## PROBLEM
Pick every line out of the entries below that holds the string "down", and report them.
*** DATASET ***
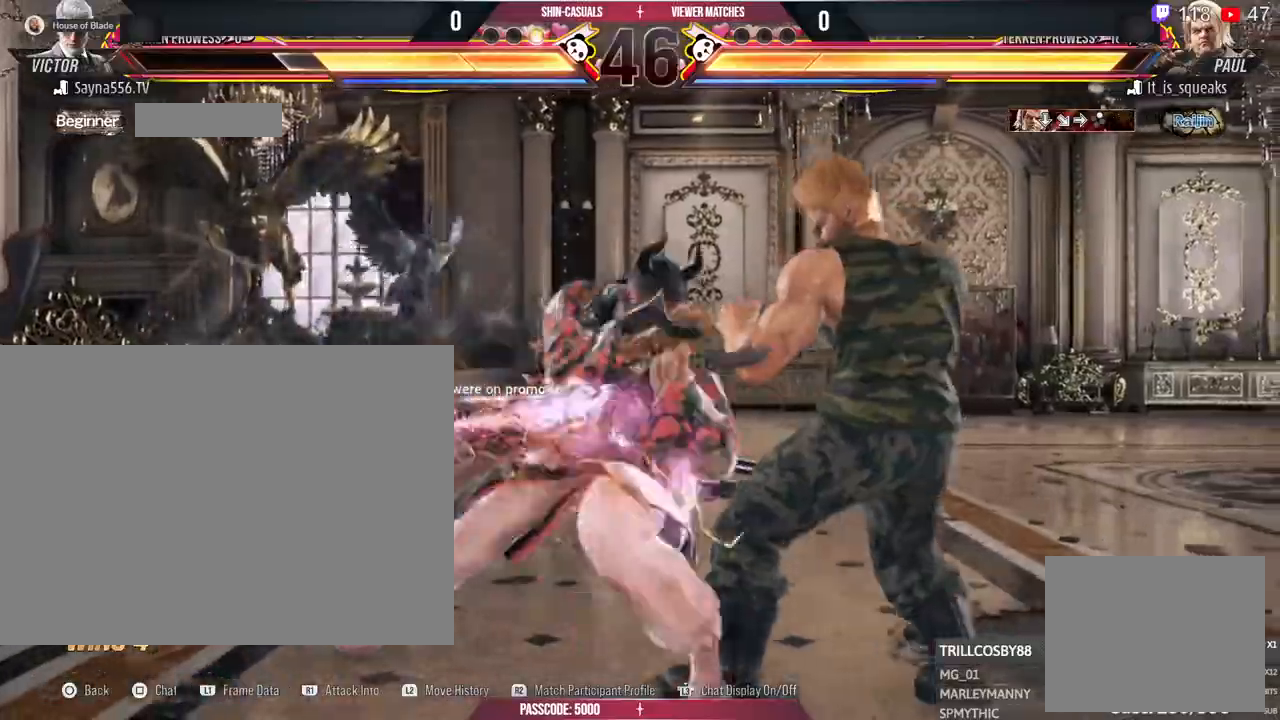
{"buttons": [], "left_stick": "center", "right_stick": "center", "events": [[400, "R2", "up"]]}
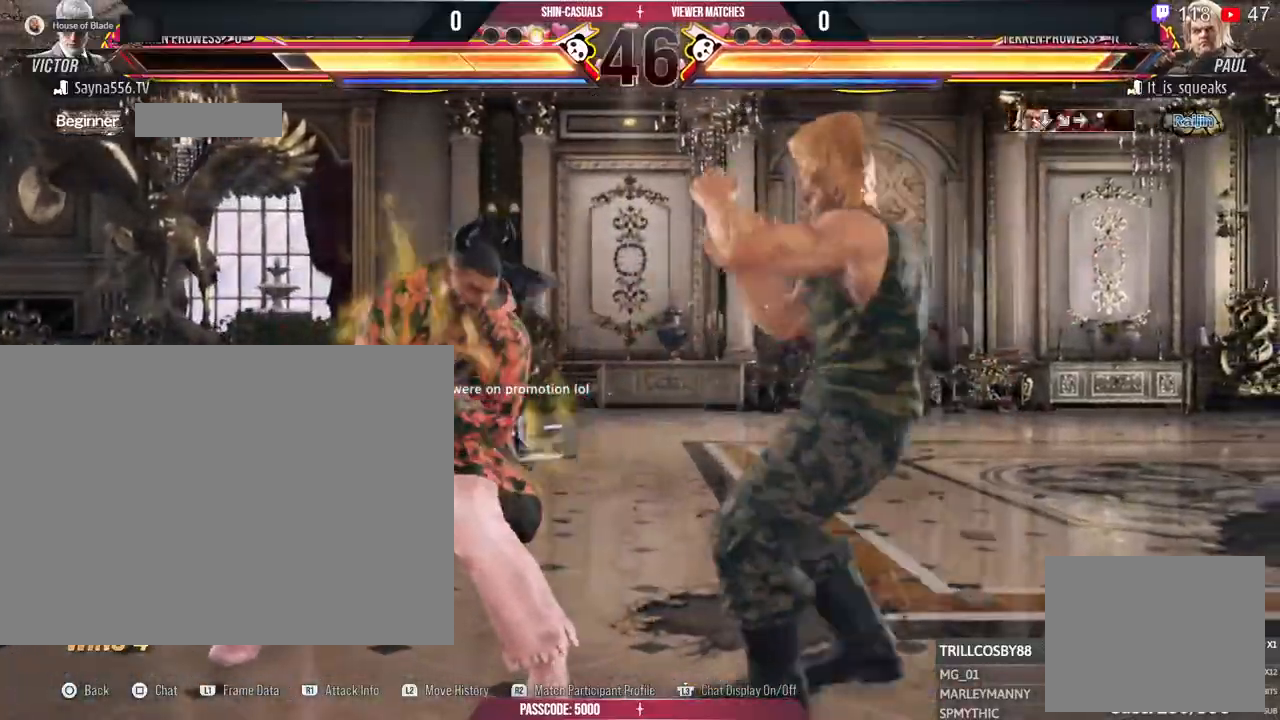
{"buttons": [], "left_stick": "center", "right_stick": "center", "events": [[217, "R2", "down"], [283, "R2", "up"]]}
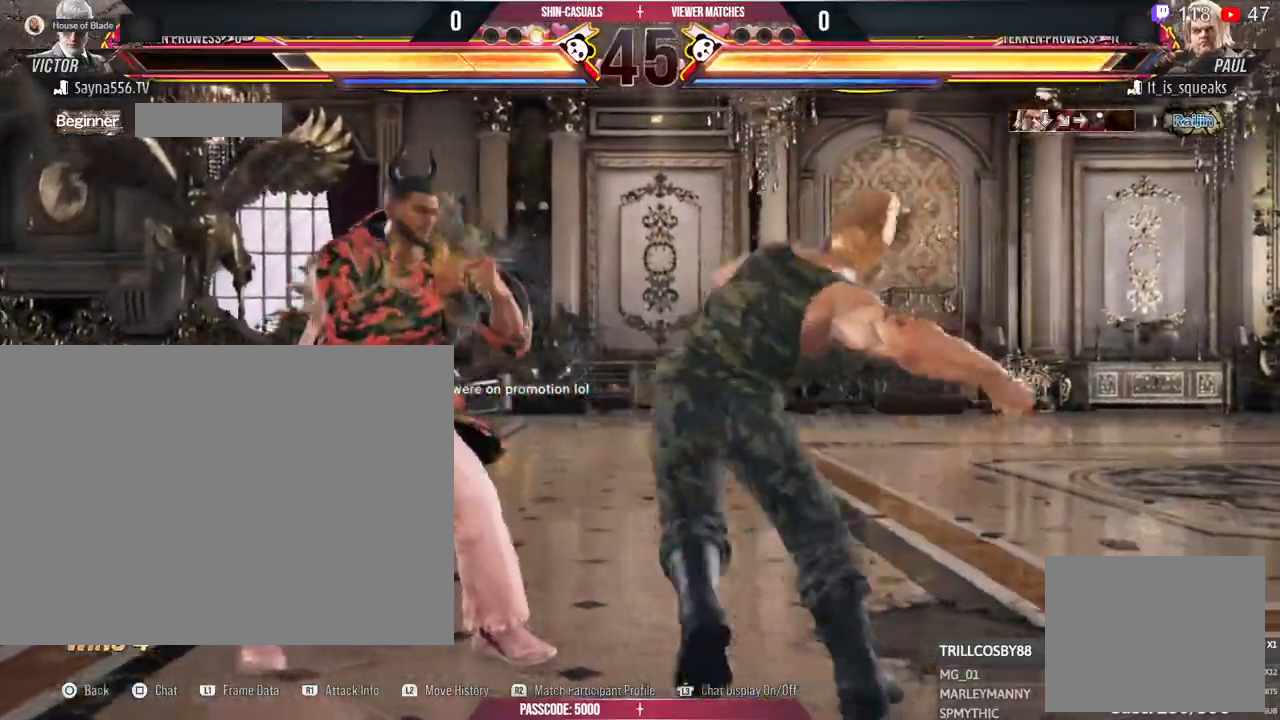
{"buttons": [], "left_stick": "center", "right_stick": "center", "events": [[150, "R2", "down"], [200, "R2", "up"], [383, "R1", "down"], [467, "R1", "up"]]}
*** End of DATASET ***
*** DATASET ***
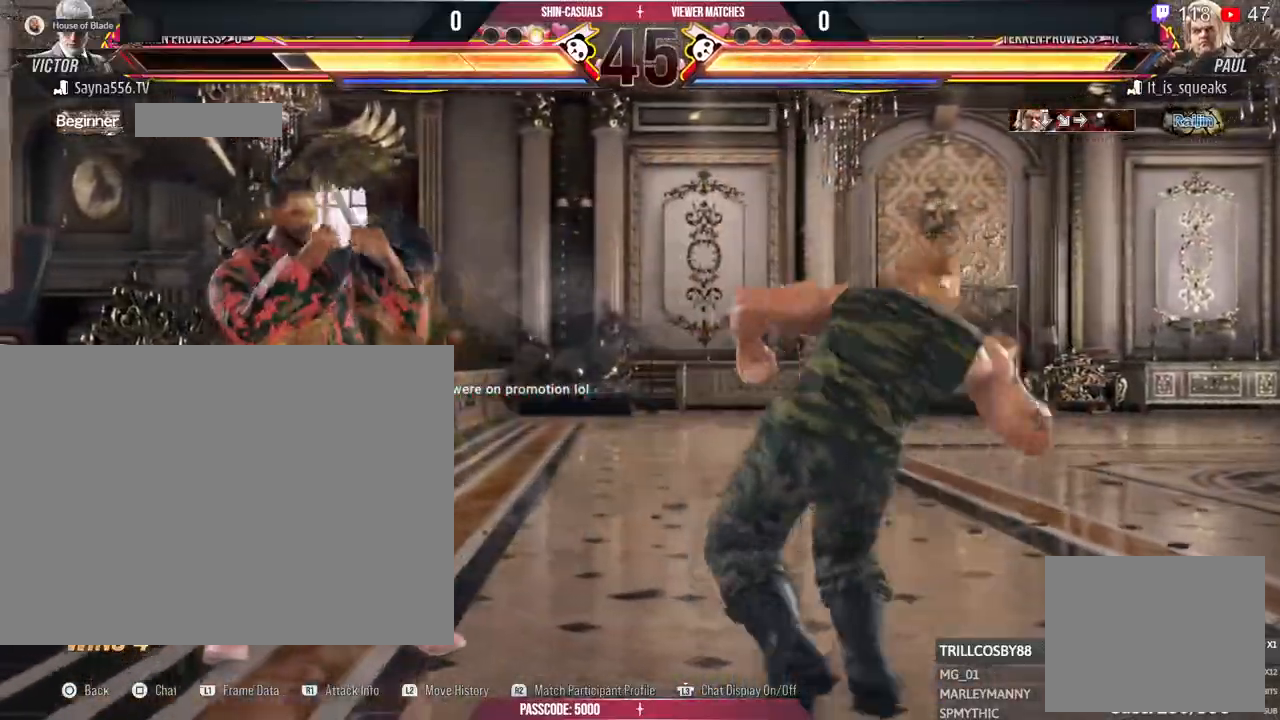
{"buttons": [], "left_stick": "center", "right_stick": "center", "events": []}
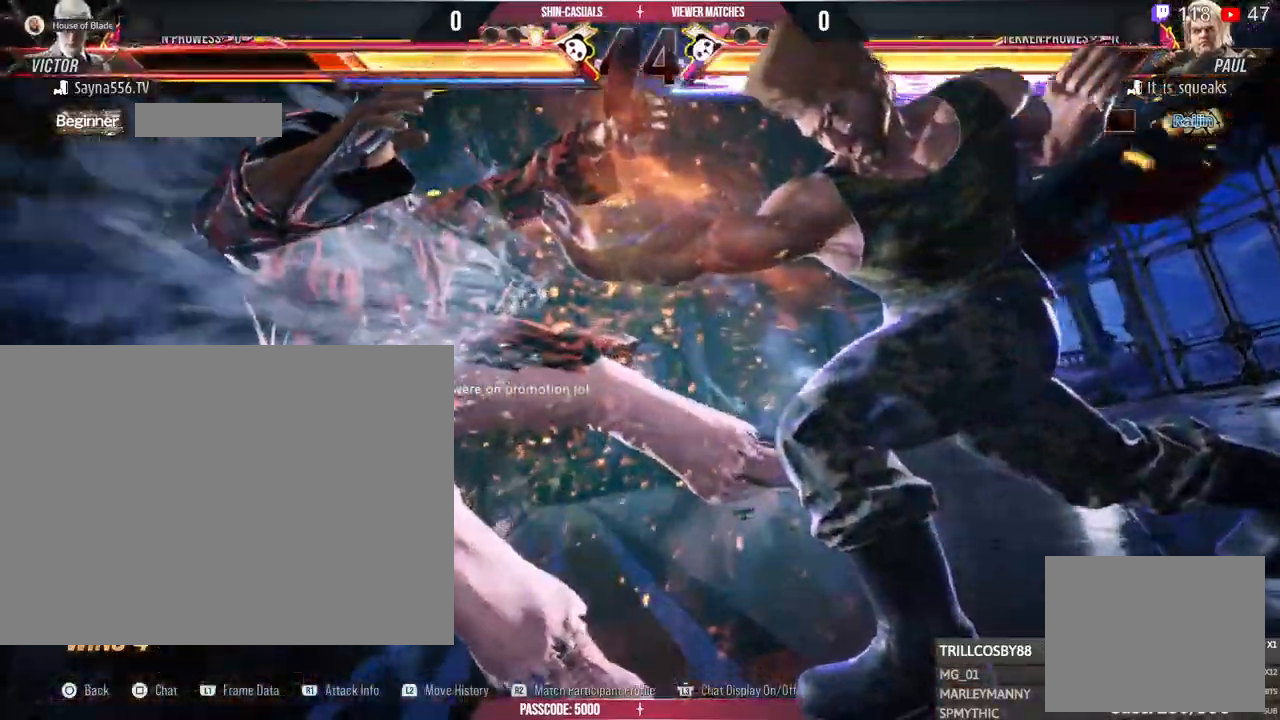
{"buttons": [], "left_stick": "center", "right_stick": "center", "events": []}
*** End of DATASET ***
*** DATASET ***
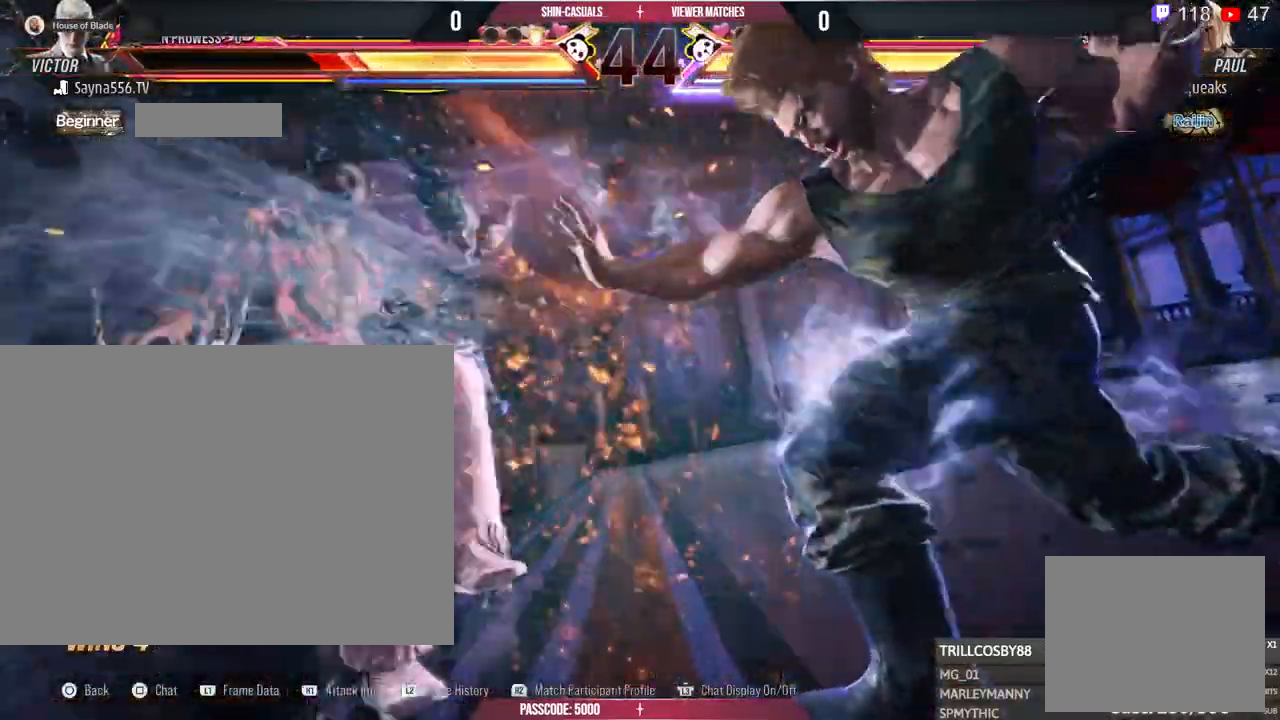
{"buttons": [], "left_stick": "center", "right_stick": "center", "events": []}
*** End of DATASET ***
## EXERCISE ANSWER
{"buttons": [], "left_stick": "center", "right_stick": "center", "events": [[217, "R2", "down"], [283, "R2", "up"]]}
{"buttons": [], "left_stick": "center", "right_stick": "center", "events": [[150, "R2", "down"], [200, "R2", "up"], [383, "R1", "down"], [467, "R1", "up"]]}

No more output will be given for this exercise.